The HomeBiogas system comprises a “digester tank” containing bacteria that breaks down leftovers and toilet waste in a process known as anaerobic digestion. The result? Biogas such as methane that flows via a pipe to a kitchen stove, offering a clean, free way to cook food that requires minimal human intervention and no fossil fuels.

The system helps refugee camps solve more than one problem. According to Israel21c, the large quantities of organic waste produced in such camps pose both hygiene and environmental challenges. Moreover, disposing of the waste in a sustainable manner requires financial resources from a system that has no money to waste.
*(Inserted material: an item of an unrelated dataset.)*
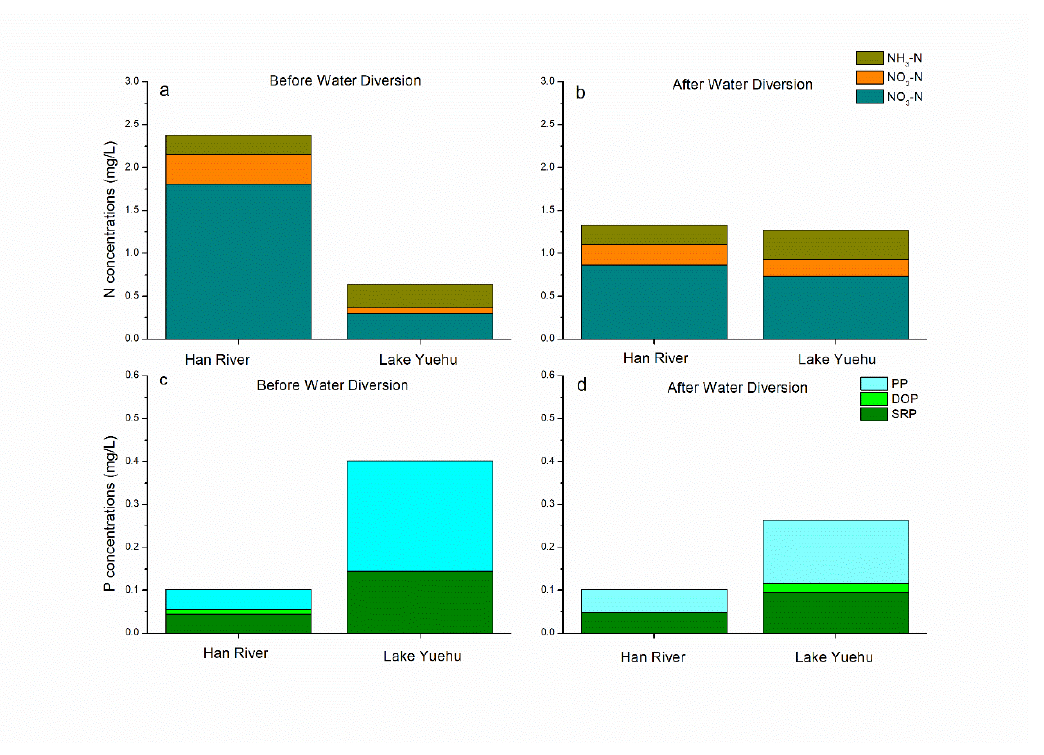
Figure 2. Concentrations of different forms of N and P of before and after water diversion in the Han River and Lake Yuehu. ( a ) Different forms of N before water diversion; ( b ) different forms of N after water diversion; ( c ) different forms of P before water diversion; ( d ) different forms of P after water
The HomeBiogas not only takes care of the disposal issue without any financial implications, it also does so in a way that produces a renewable energy source.
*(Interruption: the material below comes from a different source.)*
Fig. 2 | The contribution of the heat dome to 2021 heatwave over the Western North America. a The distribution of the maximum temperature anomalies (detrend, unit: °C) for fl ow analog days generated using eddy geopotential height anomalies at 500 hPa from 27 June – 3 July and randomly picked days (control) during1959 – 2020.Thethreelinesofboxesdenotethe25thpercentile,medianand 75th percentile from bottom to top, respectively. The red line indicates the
The biogas also provides a safer way to cook by eliminating the need for cooking fires that have in the past resulted in runaway blazes racing through the close quarters.

The UN contract will see approximately a dozen HomeBiogas systems distributed to refugee camps in a number of African countries in the start of a new relationship with growth potential.

“We are proud that the UN selected HomeBiogas to take on this important project that will have an immense impact on the environment in the refugee camps,” Israel21c quoted HomeBiogas cofounder and CEO Oshik Efrati as saying.

“We are now an official supplier of the UN and believe that this tender is the first of many to come that will seek to treat waste in a sustainable way and improve the lives of hundreds of thousands of people living in refugee camps around the world.”